→ Try it
Please work out how many of the lines below include "FEST". Only the number should be given.

→ Extracted page text data
☆ ☆ ☆ ☆ ☆ ☆ ☆

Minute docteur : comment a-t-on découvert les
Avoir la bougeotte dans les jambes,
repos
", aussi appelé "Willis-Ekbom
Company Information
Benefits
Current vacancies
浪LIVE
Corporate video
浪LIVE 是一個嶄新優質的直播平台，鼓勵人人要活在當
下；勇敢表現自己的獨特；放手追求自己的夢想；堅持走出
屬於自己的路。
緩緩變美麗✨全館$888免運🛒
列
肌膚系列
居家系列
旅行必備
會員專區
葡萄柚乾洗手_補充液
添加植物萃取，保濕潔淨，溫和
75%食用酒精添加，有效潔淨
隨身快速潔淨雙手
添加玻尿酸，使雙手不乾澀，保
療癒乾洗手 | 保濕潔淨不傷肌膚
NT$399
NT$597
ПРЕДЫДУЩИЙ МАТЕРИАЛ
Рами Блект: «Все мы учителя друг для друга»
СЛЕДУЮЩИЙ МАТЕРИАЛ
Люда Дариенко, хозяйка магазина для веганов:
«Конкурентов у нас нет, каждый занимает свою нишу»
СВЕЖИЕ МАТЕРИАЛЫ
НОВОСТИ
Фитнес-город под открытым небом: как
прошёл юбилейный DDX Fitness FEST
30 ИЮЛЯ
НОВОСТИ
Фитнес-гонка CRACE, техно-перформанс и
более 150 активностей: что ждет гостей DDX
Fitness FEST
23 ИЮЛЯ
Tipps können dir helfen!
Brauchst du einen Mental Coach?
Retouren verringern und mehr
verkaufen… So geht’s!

☆ ☆ ☆ ☆ ☆ ☆ ☆

→ Solution for this task
2